**Short task a**
According to the trip report, what art exhibit did the writer travel to Maine to see, and at which museum?

Trip Report: Central Provisions disappointingly pretentious

TrishUntrapped | Sep 10, 201408:58 PM     17

Report from recent 48-hour trip to Maine to see the amazing Richard Estes exhibit at the Portland Museum of Art (Now closed, catch it at the Smithsonian).

Mostly everything we had was good. Great tips on this board.

Stayed at The Breakers Inn in Scarborough, a cute B&B right on the ocean featuring hearty breakfasts for their guests (open menu, order whatever you want) including pancakes, eggs, ham, bacon, fruit, hot huckleberry muffins, and grilled English muffins, yes! Served with delicious homemade strawberry, raspberry and rhubarb jams.

Enjoyed good wood-fired, thin crust sausage pizza at Flatbread, in Old Port, Portland. My only qualm is the slices were a bit floppy in the middle. (Ordered the pie well done, and upper crust was good and crispy.)

First rate dinner at 555, and liked their open kitchen. Very good food - fresh heirloom tomatoes, charcuterie plate, marinated hangar steak that was quite tender, trio of fun ice creams- beer & pretzels, cherry coke, and buttered popcorn. The Arnold Palmer souffle (lemon souffle with tea ice cream) needed more lemon for my taste, but was otherwise nicely poofy and went well with the ice creams.

Speaking of ice cream, the homemade blueberry ice cream at Curly Cones in Old Port was very smooth with good berry flavor. When I started to take a photo the owner wanted to jazz it up to make it a fun shot, as you can see.

Doughnuts at The Cookie Jar in Cape Elizabeth were gargantuan, but light and fresh. Brought some with us on our further jaunt to Boston.

The one sour note of the trip was lunch at Central Provisions. I chose it thinking it would be a fun place to meet up with a dear friend who lives near Portland. I haven't seen her in 30 years and she's fallen on hard times healthwise. I wanted to treat her to a nice lunch and take her to the art exhibit as a special treat. Central Provisions seemed like it would fit the bill from all the raves I read. Sadly, it didn't.

In a word, Central Provisions was pretentious. While my husband took time to find parking, my friend and I took seats at the bar and ordered a number of items for all of us to share (he was still full from breakfast so he said keep it light, he would just pick): We chose the Spanish jambon, spicy fried potatoes, arancini, heirloom tomatoes (I truly can not get enough of fresh-grown heirlooms), and what I was most looking forward to, a BLT. The menu described the BLT simply as bacon, lettuce, tomato, bread. Not knowing if the sandwich would come slathered in mayo, which I really don't like, I asked the server if I could get the bread dry or with butter. She instantly said No, and words to the effect that the chef has very specific ways he wants the dishes served and does not make substitutions. Please, I said, just nothing on the bread? No, she said, they can not do that. Inside, I was absolutely seething. Outside, I just shrugged and said, well I guess we'll have to order something else then. My friend, who is the sweetest person on the planet, smiled and ordered a crab melt instead. Since I'm allergic to seafood, I passed.

**Provided records**

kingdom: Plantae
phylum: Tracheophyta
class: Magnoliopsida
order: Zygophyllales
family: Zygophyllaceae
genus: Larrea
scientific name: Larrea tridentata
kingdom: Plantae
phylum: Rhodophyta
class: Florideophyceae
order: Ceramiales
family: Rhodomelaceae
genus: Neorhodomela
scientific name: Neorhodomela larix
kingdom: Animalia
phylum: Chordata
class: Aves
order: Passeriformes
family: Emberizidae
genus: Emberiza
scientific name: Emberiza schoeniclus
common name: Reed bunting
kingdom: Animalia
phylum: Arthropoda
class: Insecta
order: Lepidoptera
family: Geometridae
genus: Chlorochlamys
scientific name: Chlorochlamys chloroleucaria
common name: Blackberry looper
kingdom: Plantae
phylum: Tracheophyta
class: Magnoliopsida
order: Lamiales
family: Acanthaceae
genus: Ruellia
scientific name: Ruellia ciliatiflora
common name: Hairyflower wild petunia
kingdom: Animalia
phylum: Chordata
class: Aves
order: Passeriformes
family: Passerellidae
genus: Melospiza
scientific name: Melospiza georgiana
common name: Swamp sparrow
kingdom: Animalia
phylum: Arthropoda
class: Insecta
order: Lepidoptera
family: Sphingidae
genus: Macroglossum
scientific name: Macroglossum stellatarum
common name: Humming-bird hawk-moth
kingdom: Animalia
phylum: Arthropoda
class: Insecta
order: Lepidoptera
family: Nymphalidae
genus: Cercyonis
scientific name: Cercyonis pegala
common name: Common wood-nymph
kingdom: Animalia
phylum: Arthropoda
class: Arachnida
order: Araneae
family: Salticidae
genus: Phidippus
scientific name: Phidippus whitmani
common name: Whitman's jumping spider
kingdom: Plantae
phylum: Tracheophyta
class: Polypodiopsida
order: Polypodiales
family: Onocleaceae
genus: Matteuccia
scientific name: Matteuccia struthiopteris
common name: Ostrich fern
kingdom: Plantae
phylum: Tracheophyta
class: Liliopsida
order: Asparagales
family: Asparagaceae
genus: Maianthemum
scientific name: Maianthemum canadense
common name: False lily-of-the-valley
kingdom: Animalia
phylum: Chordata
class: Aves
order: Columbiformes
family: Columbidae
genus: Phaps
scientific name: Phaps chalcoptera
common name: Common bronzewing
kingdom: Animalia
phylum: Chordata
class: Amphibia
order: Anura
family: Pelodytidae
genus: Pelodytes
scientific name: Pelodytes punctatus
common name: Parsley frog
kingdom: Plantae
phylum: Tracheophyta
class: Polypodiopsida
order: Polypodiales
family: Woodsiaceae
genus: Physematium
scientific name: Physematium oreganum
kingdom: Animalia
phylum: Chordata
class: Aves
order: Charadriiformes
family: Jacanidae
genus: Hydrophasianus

**Short task b**
List every line of the records that contains the word "common".

**Correct output a**
The Richard Estes exhibit at the Portland Museum of Art.

**Correct output b**
common name: Reed bunting
common name: Blackberry looper
common name: Hairyflower wild petunia
common name: Swamp sparrow
common name: Humming-bird hawk-moth
common name: Common wood-nymph
common name: Whitman's jumping spider
common name: Ostrich fern
common name: False lily-of-the-valley
common name: Common bronzewing
common name: Parsley frog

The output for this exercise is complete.